TRY IT: Give the lines again exactly as they appear, beginning at the one with "map pain points" and ending at the last line of the records.
[[ THE DATA, beginning ]]
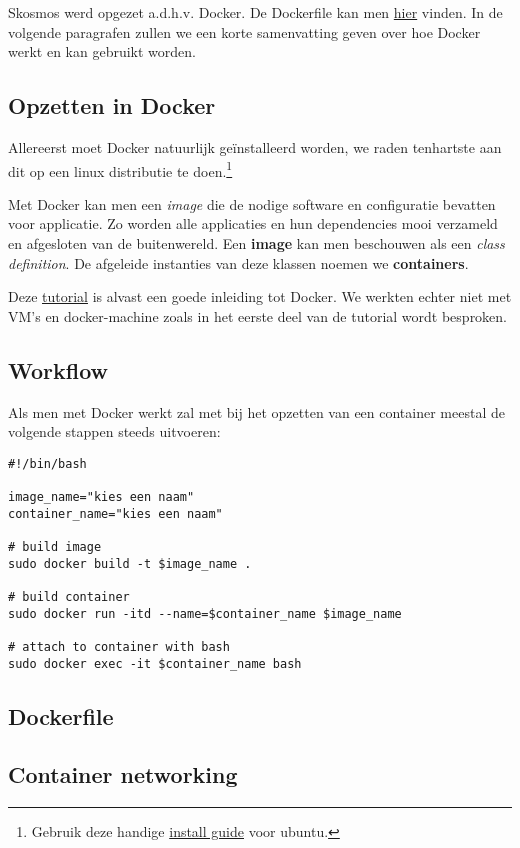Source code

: Skosmos werd opgezet a.d.h.v. Docker. De Dockerfile kan men \href{https://github.com/lab9k/Skos/blob/master/Dockerfile}{hier} vinden. In de volgende paragrafen zullen we een korte samenvatting geven over hoe Docker werkt en kan gebruikt worden.

\subsection{Opzetten in Docker}
Allereerst moet Docker natuurlijk geïnstalleerd worden, we raden tenhartste aan dit op een linux distributie te doen.\footnote{Gebruik deze handige  \href{https://docs.docker.com/install/linux/docker-ce/ubuntu/}{install guide} voor ubuntu.}

Met Docker kan men een \textit{image} die de nodige software en configuratie bevatten voor applicatie. Zo worden alle applicaties en hun dependencies mooi verzameld en afgesloten van de buitenwereld. Een \textbf{image} kan men beschouwen als een \textit{class definition}. De afgeleide instanties van deze klassen noemen we \textbf{containers}.

Deze \href{https://semaphoreci.com/community/tutorials/dockerizing-a-php-application}{tutorial} is alvast een goede inleiding tot Docker. We werkten echter niet met VM's en docker-machine zoals in het eerste deel van de tutorial wordt besproken. 

\subsection{Workflow}
Als men met Docker werkt zal met bij het opzetten van een container meestal de volgende stappen steeds uitvoeren:



\begin{verbatim}
#!/bin/bash

image_name="kies een naam"
container_name="kies een naam"

# build image
sudo docker build -t $image_name .

# build container
sudo docker run -itd --name=$container_name $image_name

# attach to container with bash
sudo docker exec -it $container_name bash

\end{verbatim}

\subsection{Dockerfile}


\subsection{Container networking}
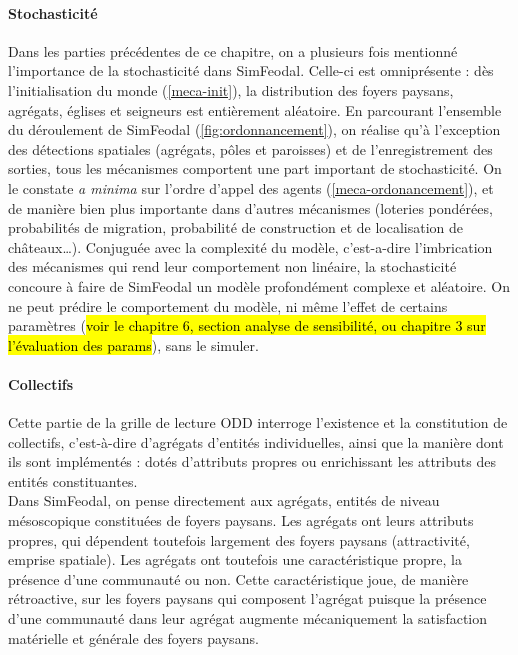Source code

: \paragraph{Stochasticité} Dans les parties précédentes de ce chapitre, on a plusieurs fois mentionné l'importance de la stochasticité dans SimFeodal.
Celle-ci est omniprésente : dès l'initialisation du monde (\cref{meca-init}), la distribution des foyers paysans, agrégats, églises et seigneurs est entièrement aléatoire.
En parcourant l'ensemble du déroulement de SimFeodal (\cref{fig:ordonnancement}), on réalise qu'à l'exception des détections spatiales (agrégats, pôles et paroisses) et de l'enregistrement des sorties, tous les mécanismes comportent une part important de stochasticité.
On le constate \textit{a minima} sur l'ordre d'appel des agents (\cref{meca-ordonancement}), et de manière bien plus importante dans d'autres mécanismes (loteries pondérées, probabilités de migration, probabilité de construction et de localisation de châteaux\ldots).
Conjuguée avec la complexité du modèle, c'est-a-dire l'imbrication des mécanismes qui rend leur comportement non linéaire, la stochasticité concoure à faire de SimFeodal un modèle profondément complexe et aléatoire.
On ne peut prédire le comportement du modèle, ni même l'effet de certains paramètres (\hl{voir le chapitre 6, section analyse de sensibilité, ou chapitre 3 sur l'évaluation des params}), sans le simuler.


\paragraph{Collectifs} Cette partie de la grille de lecture ODD interroge l'existence et la constitution de \og collectifs\fg{}, c'est-à-dire d'agrégats d'entités individuelles, ainsi que la manière dont ils sont implémentés : dotés
d'attributs propres ou enrichissant les attributs des entités constituantes.
\\
Dans SimFeodal, on pense directement aux agrégats, entités de niveau mésoscopique constituées de foyers paysans.
Les agrégats ont leurs attributs propres, qui dépendent toutefois largement des foyers paysans (attractivité, emprise spatiale).
Les agrégats ont toutefois une caractéristique propre, la présence d'une communauté ou non.
Cette caractéristique joue, de manière rétroactive, sur les foyers paysans qui composent l'agrégat puisque la présence d'une communauté dans leur agrégat augmente mécaniquement la satisfaction matérielle et générale des foyers paysans.

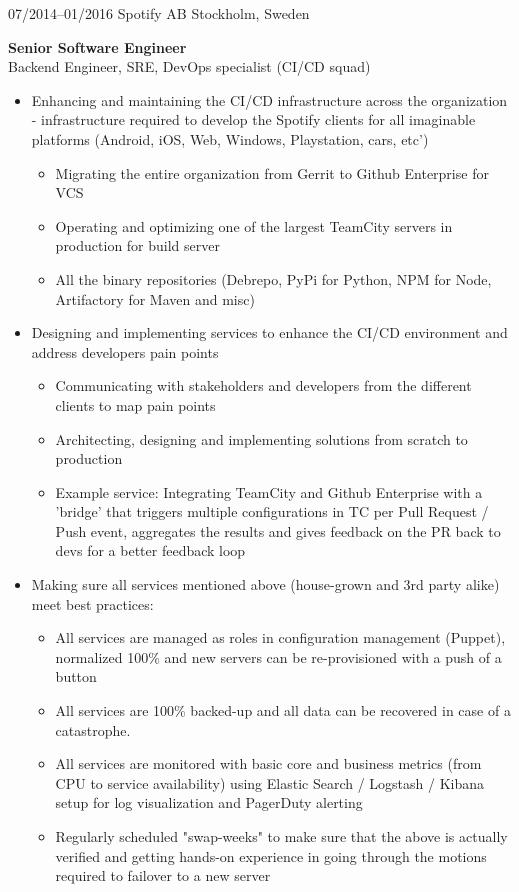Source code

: \documentclass[]{friggeri-cv} %
\begin{document}
\begin{entrylist}
\entry
{07/2014--01/2016}
{Spotify AB}
{Stockholm, Sweden}
{\textbf{Senior Software Engineer} \\
Backend Engineer, SRE, DevOps specialist (CI/CD squad)
\begin{itemize}
\item Enhancing and maintaining the CI/CD infrastructure across the organization - infrastructure required to develop the Spotify clients for all imaginable platforms (Android, iOS, Web, Windows, Playstation, cars, etc')
\begin{itemize}
\item Migrating the entire organization from Gerrit to Github Enterprise for VCS
\item Operating and optimizing one of the largest TeamCity servers in production for build server
\item All the binary repositories (Debrepo, PyPi for Python, NPM for Node, Artifactory for Maven and misc) 
\end{itemize}
\item Designing and implementing services to enhance the CI/CD environment and address developers pain points
\begin{itemize}
\item Communicating with stakeholders and developers from the different clients to map pain points
\item Architecting, designing and implementing solutions from scratch to production
\item Example service: Integrating TeamCity and Github Enterprise with a 'bridge' that triggers multiple configurations in TC per Pull Request / Push event, aggregates the results and gives feedback on the PR back to devs for a better feedback loop
\end {itemize}
\item Making sure all services mentioned above (house-grown and 3rd party alike) meet best practices:
\begin{itemize}
\item All services are managed as roles in configuration management (Puppet), normalized 100\% and new servers can be re-provisioned with a push of a button
\item All services are 100\% backed-up and all data can be recovered in case of a catastrophe.
\item All services are monitored with basic core and business metrics (from CPU to service availability) using Elastic Search / Logstash / Kibana setup for log visualization and PagerDuty alerting
\item Regularly scheduled "swap-weeks" to make sure that the above is actually verified and getting hands-on experience in going through the motions required to failover to a new server
\end{itemize}
\end{itemize}}
\\
\end{entrylist}
\end{document}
[[ THE DATA, end ]]
TASK ANSWER:
\item Communicating with stakeholders and developers from the different clients to map pain points
\item Architecting, designing and implementing solutions from scratch to production
\item Example service: Integrating TeamCity and Github Enterprise with a 'bridge' that triggers multiple configurations in TC per Pull Request / Push event, aggregates the results and gives feedback on the PR back to devs for a better feedback loop
\end {itemize}
\item Making sure all services mentioned above (house-grown and 3rd party alike) meet best practices:
\begin{itemize}
\item All services are managed as roles in configuration management (Puppet), normalized 100\% and new servers can be re-provisioned with a push of a button
\item All services are 100\% backed-up and all data can be recovered in case of a catastrophe.
\item All services are monitored with basic core and business metrics (from CPU to service availability) using Elastic Search / Logstash / Kibana setup for log visualization and PagerDuty alerting
\item Regularly scheduled "swap-weeks" to make sure that the above is actually verified and getting hands-on experience in going through the motions required to failover to a new server
\end{itemize}
\end{itemize}}
\\
\end{entrylist}
\end{document}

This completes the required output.